» What the exercise asks
Retype the entries, please, from their first line to the line containing "72: (292, 68)", exactly and only those lines, minus the pictures.

» Data listing
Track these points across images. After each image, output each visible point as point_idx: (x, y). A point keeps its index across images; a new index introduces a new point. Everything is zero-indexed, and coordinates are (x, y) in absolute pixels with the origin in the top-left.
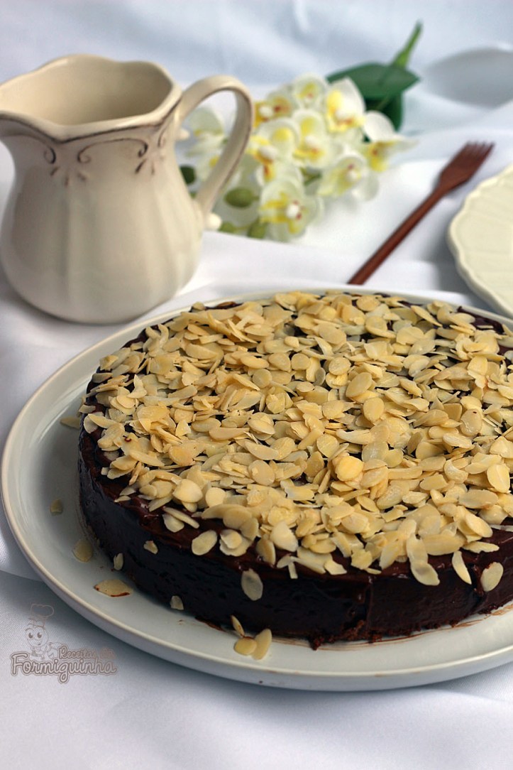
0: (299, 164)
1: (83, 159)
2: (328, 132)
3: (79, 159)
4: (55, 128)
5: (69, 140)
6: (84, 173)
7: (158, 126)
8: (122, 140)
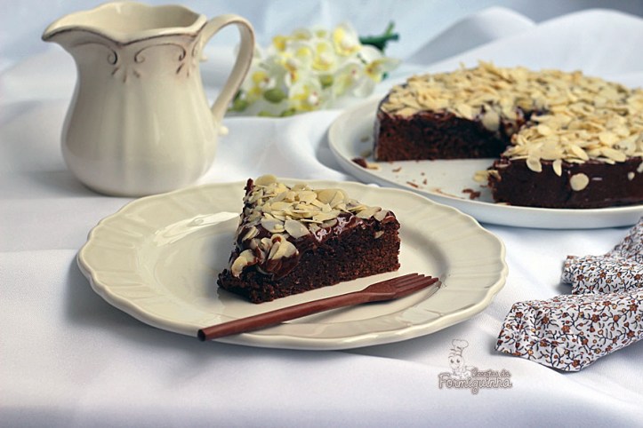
0: (316, 73)
1: (139, 59)
2: (336, 53)
3: (135, 60)
4: (118, 34)
5: (130, 43)
6: (139, 71)
7: (194, 36)
8: (169, 44)
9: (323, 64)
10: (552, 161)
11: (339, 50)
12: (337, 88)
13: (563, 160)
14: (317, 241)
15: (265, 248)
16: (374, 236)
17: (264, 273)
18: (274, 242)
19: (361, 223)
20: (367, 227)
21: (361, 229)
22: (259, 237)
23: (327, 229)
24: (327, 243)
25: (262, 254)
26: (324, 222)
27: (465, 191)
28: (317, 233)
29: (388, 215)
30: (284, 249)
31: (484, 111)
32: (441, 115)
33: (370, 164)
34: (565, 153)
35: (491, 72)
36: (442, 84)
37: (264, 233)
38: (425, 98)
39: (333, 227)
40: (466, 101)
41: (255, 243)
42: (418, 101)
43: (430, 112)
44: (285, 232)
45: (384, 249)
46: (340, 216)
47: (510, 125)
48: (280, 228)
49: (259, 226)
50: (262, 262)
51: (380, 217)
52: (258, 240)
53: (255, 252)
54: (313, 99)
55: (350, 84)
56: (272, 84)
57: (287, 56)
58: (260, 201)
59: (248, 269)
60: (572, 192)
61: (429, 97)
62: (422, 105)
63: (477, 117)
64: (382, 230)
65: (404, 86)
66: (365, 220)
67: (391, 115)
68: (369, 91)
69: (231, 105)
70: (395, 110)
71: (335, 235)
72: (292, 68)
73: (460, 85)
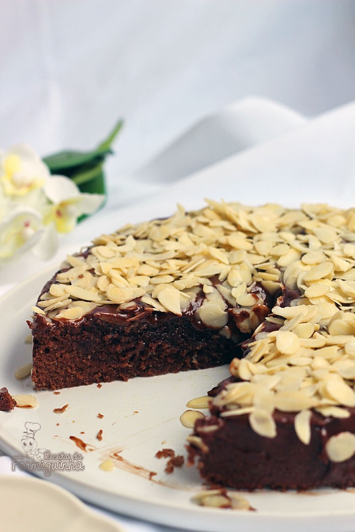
10: (295, 414)
11: (10, 189)
13: (313, 410)
27: (160, 455)
31: (202, 295)
34: (317, 394)
35: (224, 217)
47: (245, 315)
60: (331, 465)
62: (102, 295)
63: (191, 307)
65: (86, 255)
70: (57, 310)
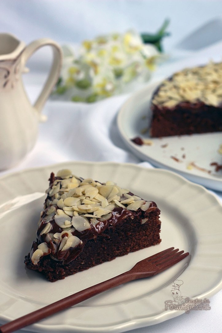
7: (15, 61)
9: (116, 61)
11: (128, 50)
12: (126, 78)
14: (96, 232)
15: (57, 241)
16: (140, 223)
17: (57, 260)
18: (63, 236)
19: (131, 214)
20: (135, 217)
21: (130, 219)
22: (53, 231)
23: (104, 222)
24: (104, 232)
25: (55, 246)
26: (102, 216)
27: (212, 164)
28: (96, 226)
29: (151, 206)
30: (71, 241)
32: (195, 104)
33: (145, 140)
36: (196, 77)
37: (56, 229)
38: (184, 91)
39: (108, 220)
40: (214, 91)
41: (49, 237)
42: (178, 93)
43: (188, 102)
44: (72, 227)
45: (149, 230)
46: (115, 210)
48: (68, 223)
49: (53, 222)
50: (55, 251)
51: (145, 208)
52: (51, 234)
53: (49, 245)
54: (109, 87)
55: (135, 75)
56: (81, 76)
57: (91, 57)
58: (57, 196)
59: (44, 258)
61: (187, 89)
62: (182, 97)
64: (146, 217)
65: (170, 80)
66: (133, 211)
67: (160, 107)
68: (148, 78)
69: (55, 89)
70: (163, 102)
71: (110, 225)
72: (94, 65)
73: (210, 78)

» Task solution
Track these points across images. After each image, output each visible point as point_idx: (x, y). A point keeps its index across images; a new index introduces a new point. Everything is zero-indexed, and coordinates are (x, y) in absolute pixels with the origin in the top-left.
0: (299, 164)
1: (83, 159)
2: (328, 132)
3: (79, 159)
4: (55, 128)
5: (69, 140)
6: (84, 173)
7: (158, 126)
8: (122, 140)
0: (316, 73)
1: (139, 59)
2: (336, 53)
3: (135, 60)
4: (118, 34)
5: (130, 43)
6: (139, 71)
7: (194, 36)
8: (169, 44)
9: (323, 64)
10: (552, 161)
11: (339, 50)
12: (337, 88)
13: (563, 160)
14: (317, 241)
15: (265, 248)
16: (374, 236)
17: (264, 273)
18: (274, 242)
19: (361, 223)
20: (367, 227)
21: (361, 229)
22: (259, 237)
23: (327, 229)
24: (327, 243)
25: (262, 254)
26: (324, 222)
27: (465, 191)
28: (317, 233)
29: (388, 215)
30: (284, 249)
31: (484, 111)
32: (441, 115)
33: (370, 164)
34: (565, 153)
35: (491, 72)
36: (442, 84)
37: (264, 233)
38: (425, 98)
39: (333, 227)
40: (466, 101)
41: (255, 243)
42: (418, 101)
43: (430, 112)
44: (285, 232)
45: (384, 249)
46: (340, 216)
47: (510, 125)
48: (280, 228)
49: (259, 226)
50: (262, 262)
51: (380, 217)
52: (258, 240)
53: (255, 252)
54: (313, 99)
55: (350, 84)
56: (272, 84)
57: (287, 56)
58: (260, 201)
59: (248, 269)
60: (572, 192)
61: (429, 97)
62: (422, 105)
63: (477, 117)
64: (382, 230)
65: (404, 86)
66: (365, 220)
67: (391, 115)
68: (369, 91)
69: (231, 105)
70: (395, 110)
71: (335, 235)
72: (292, 68)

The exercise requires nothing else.